■ Task brief ■
What lines in the material hold the string "Rendered"? Return every one of them.

■ Provided material ■
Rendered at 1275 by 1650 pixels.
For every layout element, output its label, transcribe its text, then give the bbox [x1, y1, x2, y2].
...
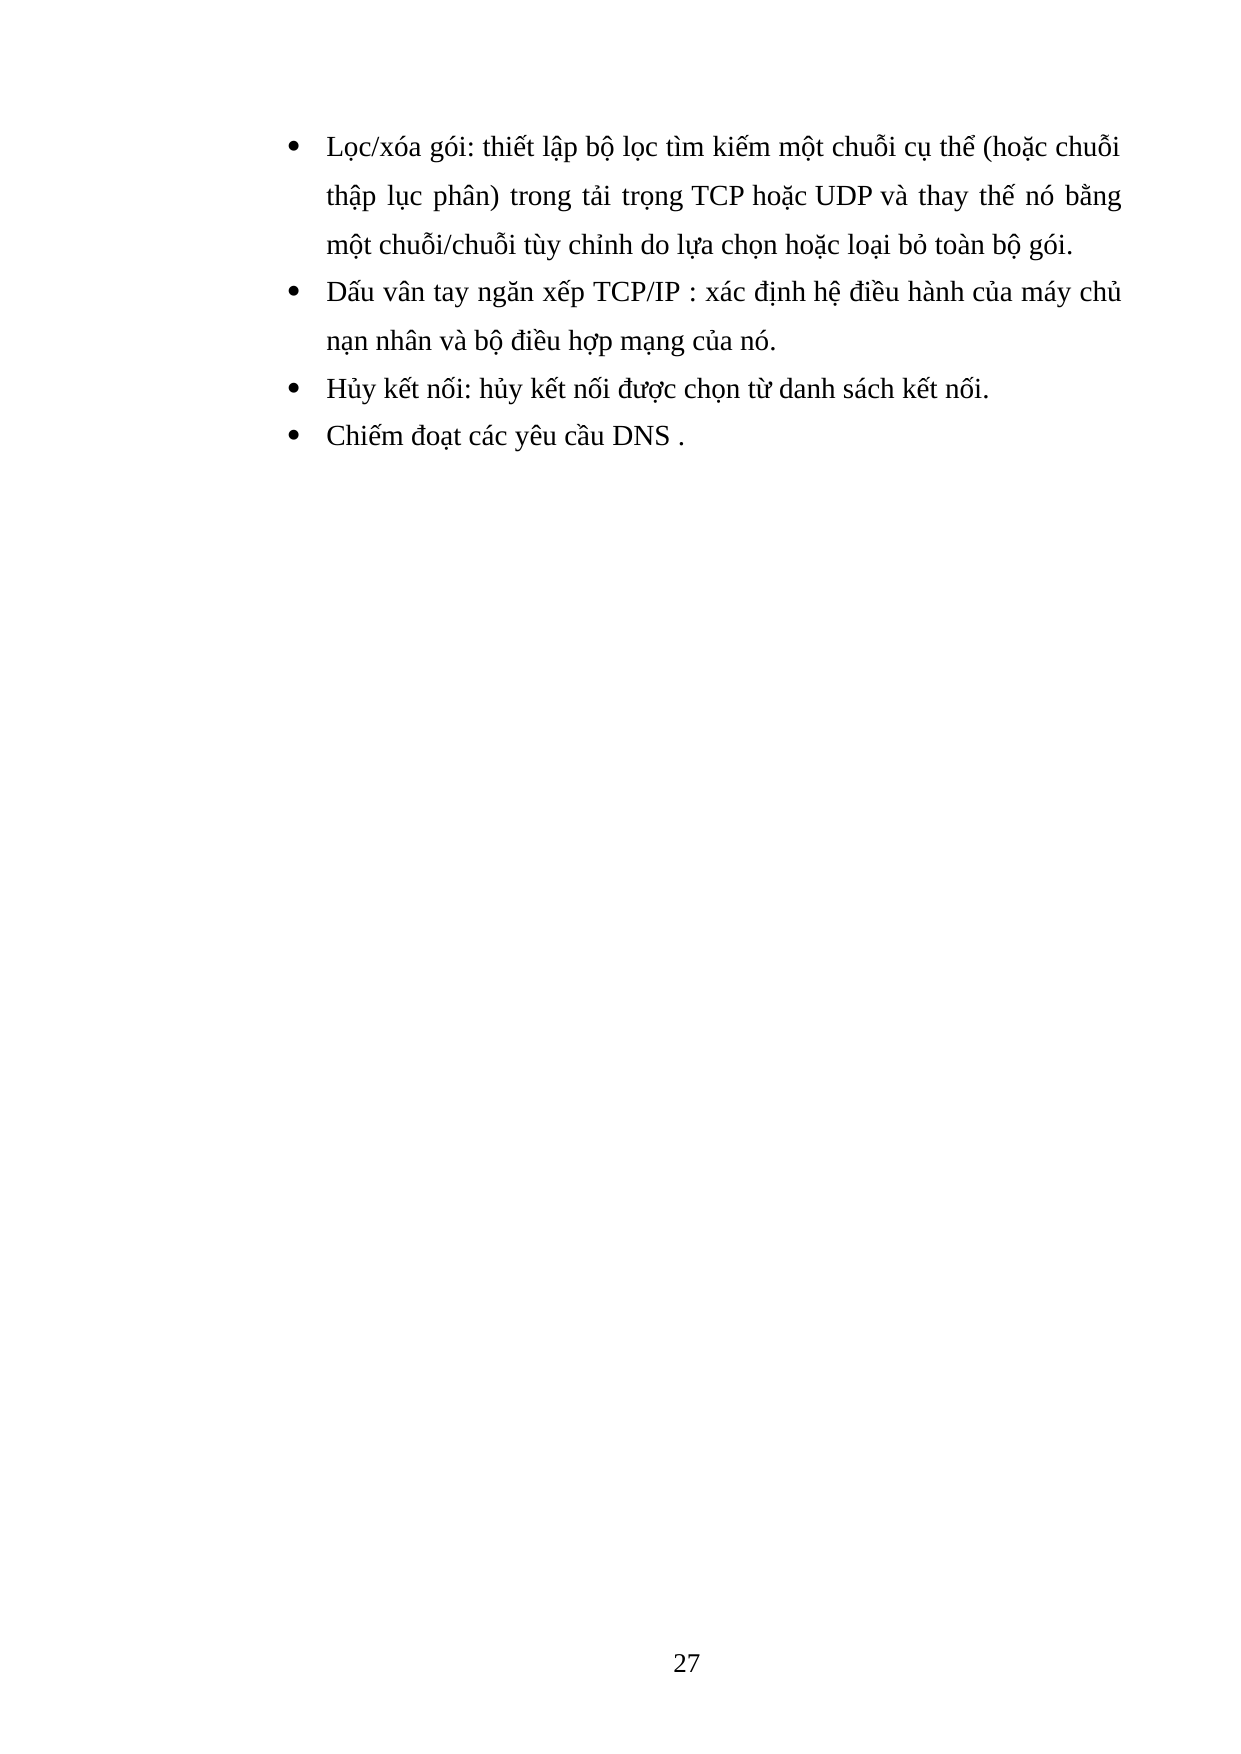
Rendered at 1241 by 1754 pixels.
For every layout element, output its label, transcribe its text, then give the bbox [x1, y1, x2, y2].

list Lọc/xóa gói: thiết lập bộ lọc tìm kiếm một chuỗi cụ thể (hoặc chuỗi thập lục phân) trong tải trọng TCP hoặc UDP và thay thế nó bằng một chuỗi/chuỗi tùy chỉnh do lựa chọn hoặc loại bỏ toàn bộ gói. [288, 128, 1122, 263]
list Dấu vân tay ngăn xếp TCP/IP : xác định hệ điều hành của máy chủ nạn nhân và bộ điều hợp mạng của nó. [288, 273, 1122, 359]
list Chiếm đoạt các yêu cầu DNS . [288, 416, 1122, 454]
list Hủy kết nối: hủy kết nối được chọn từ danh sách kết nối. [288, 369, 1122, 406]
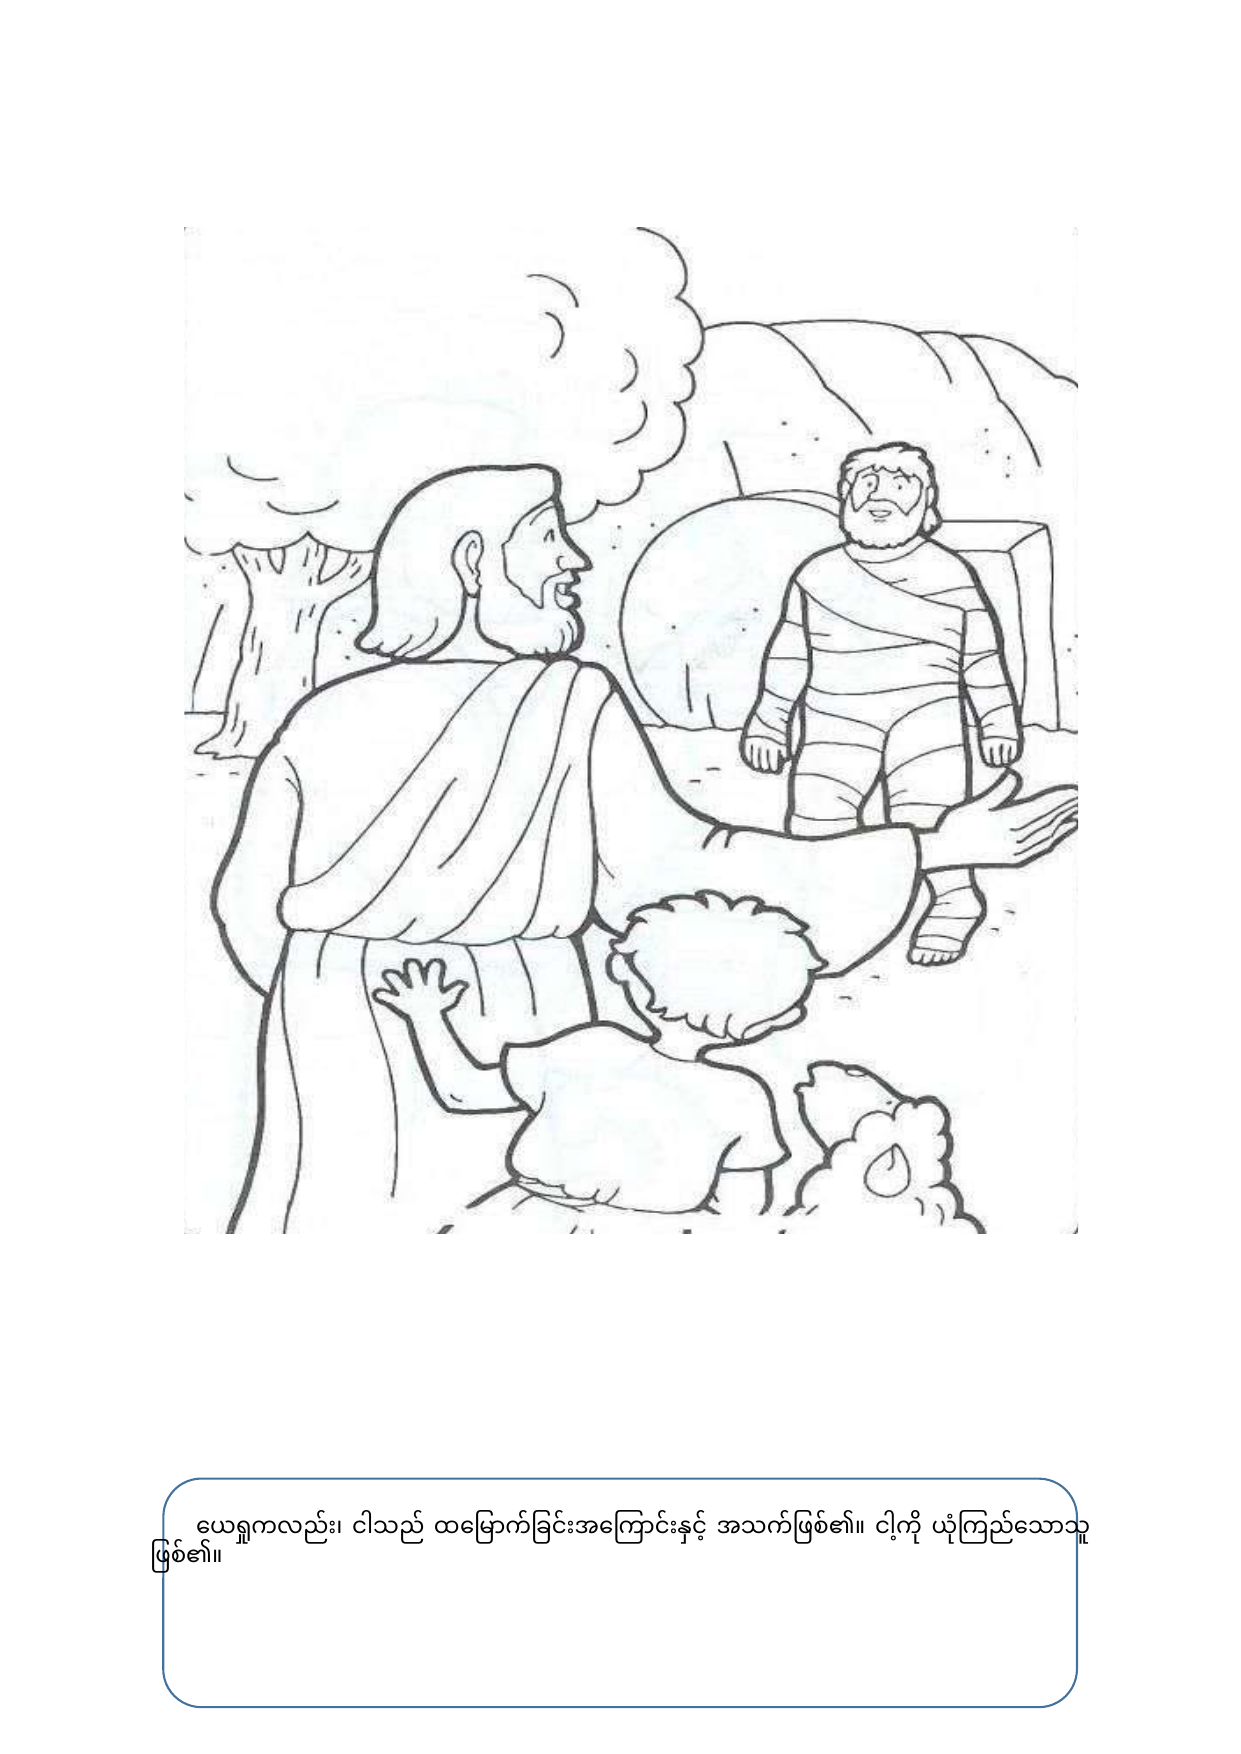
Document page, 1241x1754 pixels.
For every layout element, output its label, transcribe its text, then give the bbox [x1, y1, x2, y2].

■ Result of this exercise ■
Rendered at 1275 by 1650 pixels.
Rendered at 1241 by 1754 pixels.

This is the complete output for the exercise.